DATA PROVIDED section start

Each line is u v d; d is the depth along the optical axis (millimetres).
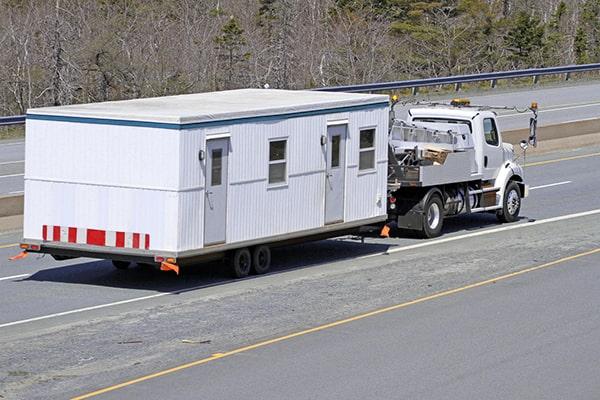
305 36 86188
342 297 25422
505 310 24062
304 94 31375
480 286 26609
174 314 23703
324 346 20922
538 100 69375
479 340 21438
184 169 25609
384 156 31422
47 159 27031
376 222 31312
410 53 93750
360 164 30578
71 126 26688
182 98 30141
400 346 20953
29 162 27281
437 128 34906
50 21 74000
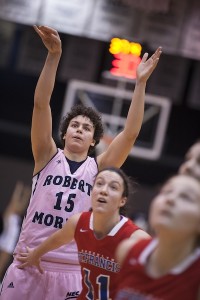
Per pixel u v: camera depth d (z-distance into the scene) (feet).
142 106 16.76
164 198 9.69
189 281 9.64
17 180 55.47
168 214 9.56
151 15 37.86
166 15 37.78
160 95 50.98
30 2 37.96
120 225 13.91
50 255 16.65
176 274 9.68
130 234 13.75
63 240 14.94
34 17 37.93
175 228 9.53
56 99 55.01
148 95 49.08
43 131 17.20
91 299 14.37
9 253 35.35
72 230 14.51
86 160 17.42
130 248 10.37
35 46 52.70
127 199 14.53
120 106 47.91
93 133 17.69
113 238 13.79
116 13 37.99
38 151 17.31
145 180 53.57
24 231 17.06
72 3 38.11
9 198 55.16
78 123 17.48
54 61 17.25
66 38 51.01
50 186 16.93
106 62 50.60
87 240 14.14
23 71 54.08
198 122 55.31
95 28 37.99
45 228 16.76
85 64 50.85
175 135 55.52
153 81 51.01
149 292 9.83
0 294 17.01
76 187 16.93
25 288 16.61
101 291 14.07
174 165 52.54
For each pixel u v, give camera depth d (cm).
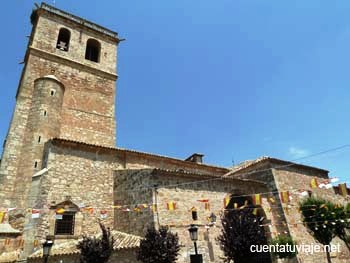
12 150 2006
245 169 2455
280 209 2066
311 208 1992
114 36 3319
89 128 2522
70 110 2492
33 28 2917
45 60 2591
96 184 1908
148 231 1375
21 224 1681
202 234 1633
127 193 1808
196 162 2691
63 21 2941
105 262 1344
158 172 1688
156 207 1561
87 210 1706
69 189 1783
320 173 2642
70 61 2741
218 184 1914
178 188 1714
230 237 1485
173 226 1558
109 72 2998
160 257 1277
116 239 1538
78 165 1897
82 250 1345
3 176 1875
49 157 1803
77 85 2678
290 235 1948
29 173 1861
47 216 1623
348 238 1991
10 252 1513
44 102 2203
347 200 2706
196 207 1711
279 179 2216
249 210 1969
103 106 2748
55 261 1435
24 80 2377
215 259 1596
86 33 3092
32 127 2069
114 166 2066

DATA PROVIDED section end

EXERCISE PROMPT: Set all of the records down once more, letter for letter, with the images removed.

WRITTEN REPLY:
Each line is u v d; d is the depth along the optical axis (millimetres).
305 36 86188
342 297 25422
505 310 24062
304 94 31375
480 286 26609
174 314 23703
324 346 20922
538 100 69375
479 340 21438
184 169 25609
384 156 31422
47 159 27031
376 222 31312
410 53 93750
360 164 30578
71 126 26688
182 98 30141
400 346 20953
29 162 27281
437 128 34906
50 21 74000
Per pixel u v: camera depth d (z-distance into the scene) (feet).
142 106 16.76
164 198 9.69
189 281 9.64
17 180 55.47
168 214 9.56
151 15 37.86
166 15 37.78
160 95 50.98
30 2 37.96
120 225 13.91
50 255 16.65
176 274 9.68
130 234 13.75
63 240 14.94
34 17 37.93
175 228 9.53
56 99 55.01
148 95 49.08
43 131 17.20
91 299 14.37
9 253 35.35
72 230 14.51
86 160 17.42
130 248 10.37
35 46 52.70
127 199 14.53
120 106 47.91
93 133 17.69
113 238 13.79
116 13 37.99
38 151 17.31
145 180 53.57
24 231 17.06
72 3 38.11
9 198 55.16
78 123 17.48
54 61 17.25
66 38 51.01
50 186 16.93
106 62 50.60
87 240 14.14
23 71 54.08
198 122 55.31
95 28 37.99
45 228 16.76
85 64 50.85
175 135 55.52
153 81 51.01
149 292 9.83
0 294 17.01
76 187 16.93
25 288 16.61
101 291 14.07
174 165 52.54
For each pixel u v, give camera depth d (cm).
12 150 2006
245 169 2455
280 209 2066
311 208 1992
114 36 3319
89 128 2522
70 110 2492
33 28 2917
45 60 2591
96 184 1908
148 231 1375
21 224 1681
202 234 1633
127 193 1808
196 162 2691
63 21 2941
105 262 1344
158 172 1688
156 207 1561
87 210 1706
69 189 1783
320 173 2642
70 61 2741
218 184 1914
178 188 1714
230 237 1485
173 226 1558
109 72 2998
160 257 1277
116 239 1538
78 165 1897
82 250 1345
3 176 1875
49 157 1803
77 85 2678
290 235 1948
29 173 1861
47 216 1623
348 238 1991
10 252 1513
44 102 2203
347 200 2706
196 207 1711
279 179 2216
249 210 1969
103 106 2748
55 261 1435
24 80 2377
215 259 1596
86 33 3092
32 127 2069
114 166 2066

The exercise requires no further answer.